経済産業省は10月3日、台風15号に伴う長期停電や停電復旧プロセスなどの検証を進めるため「合同電力レジリエンスワーキンググループ」を開催した。年末までに最終報告をする。
台風15号については、2018年の台風21号による停電戸数約240万戸と比較して、停電件数約93万戸と少なかったものの、千葉県内において復旧作業の前提となる現場の被害状況の確認や倒木の処理に時間がかかったことなどから、ピーク時から99%の停電が復旧するまでの時間は約280時間と昨年の関西で発生した台風21号の場合(約120時間)と比較して2倍以上だった。
停電の原因は、鉄塔設備の倒壊や倒木による鉄塔倒壊、飛来物による電柱倒壊など。比較的被害が軽い地域では復旧が早く進んだが、被害が大きい地域では復旧ペースが落ち、停電が長期化した。
情報を十分把握していない状況で、9月10日時点で約12万軒まで停電が縮小する見込みと報道したが実際、同12日時点でも47万戸が停電が継続するなど、甘い見通しをし地域住民に不安と混乱を与えた。
とりまとめに際しては、現場における被害情報の収集に時間を要した原因や住民に対するきめ細やかな正確かつ迅速な情報発信を行うために改善すべき点、自治体・自衛隊・他電力との協力体制の構築と運用、2018年の台風21号の停電における教訓が生かされたかなどをポイントに、具体的な対策を検討する。

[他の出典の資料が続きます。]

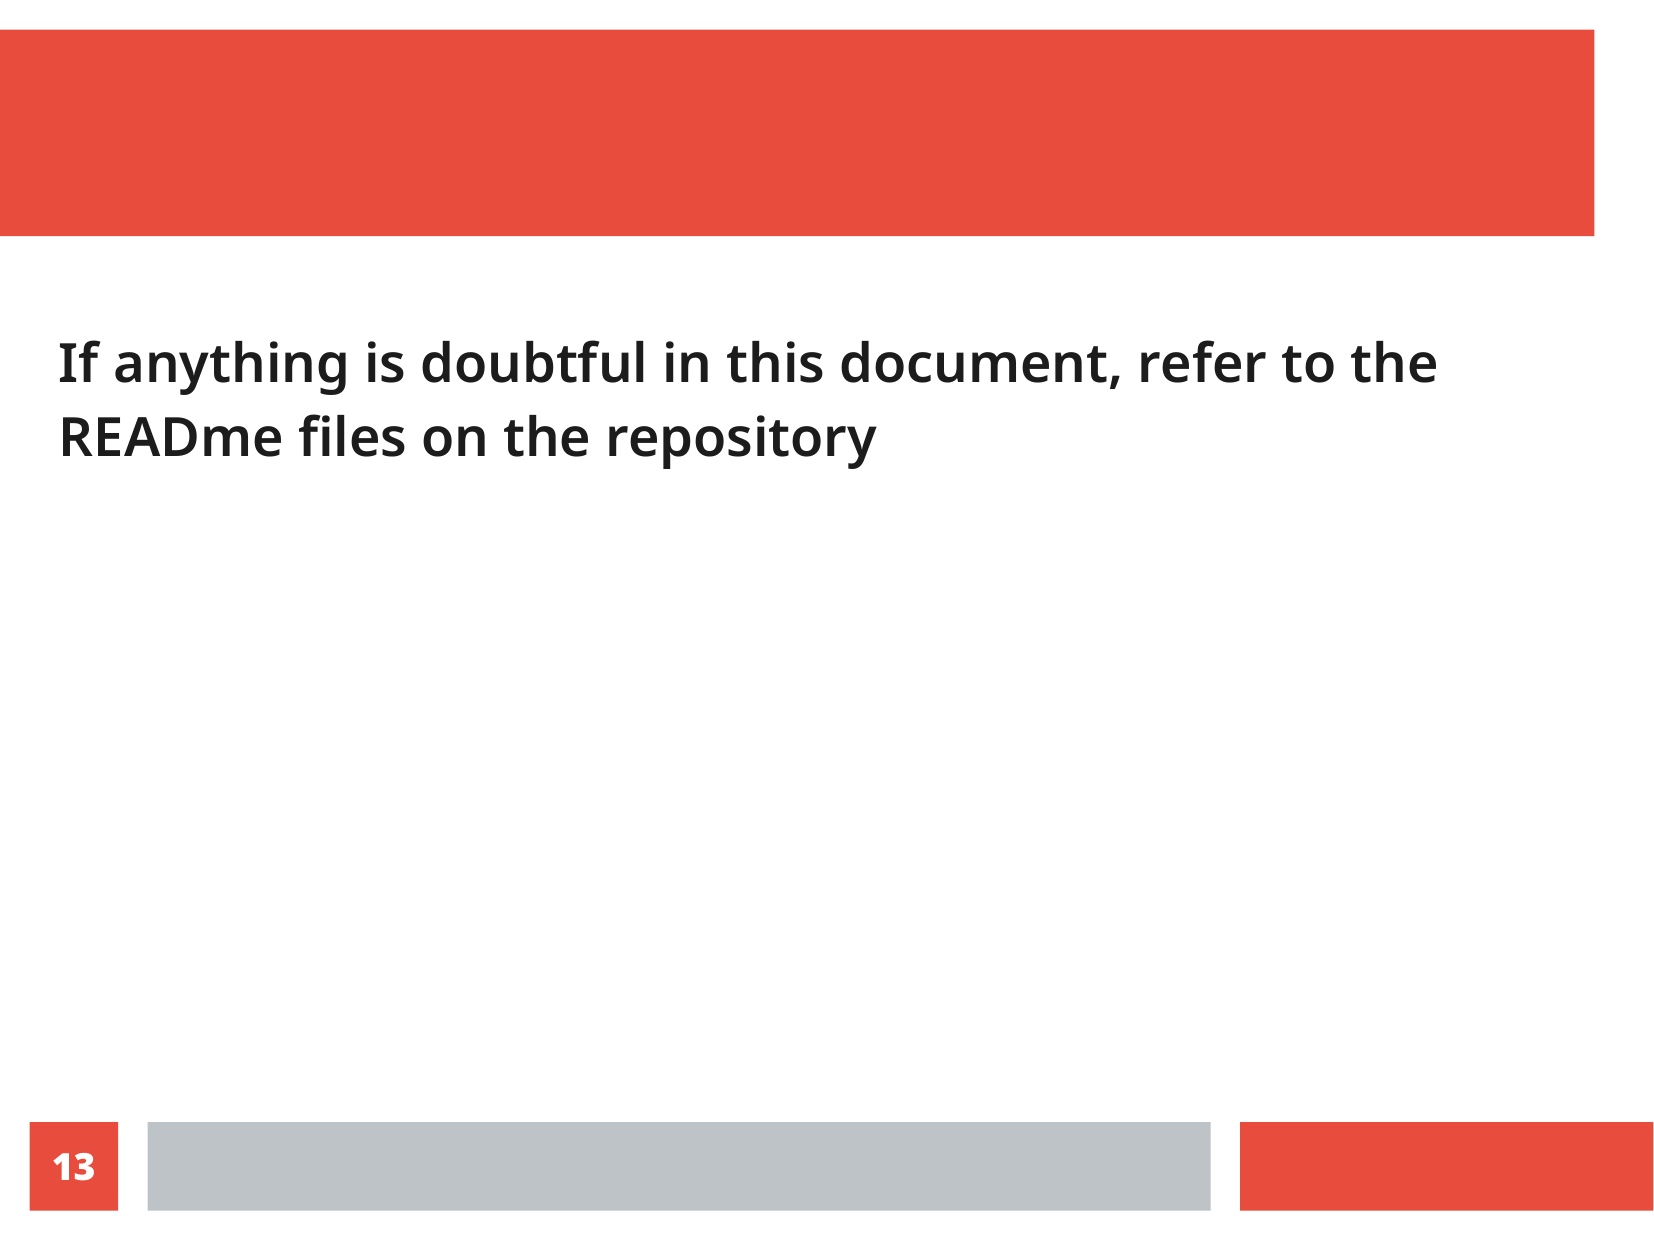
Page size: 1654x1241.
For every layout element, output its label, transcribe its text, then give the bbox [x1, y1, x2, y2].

list If anything is doubtful in this document, refer to the READme files on the repository [59, 324, 1565, 1093]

10月3日の会合では、委員から停電の原因について、鉄塔倒壊の理由や台風による電柱倒壊はなかったのかなど、丁寧な解明が必要という意見があった。また、現場の被害状況の情報収集が遅かった理由を明らかにし、2018年の台風21号における反省が生かされていたのかを検証してほしいという要望があがった。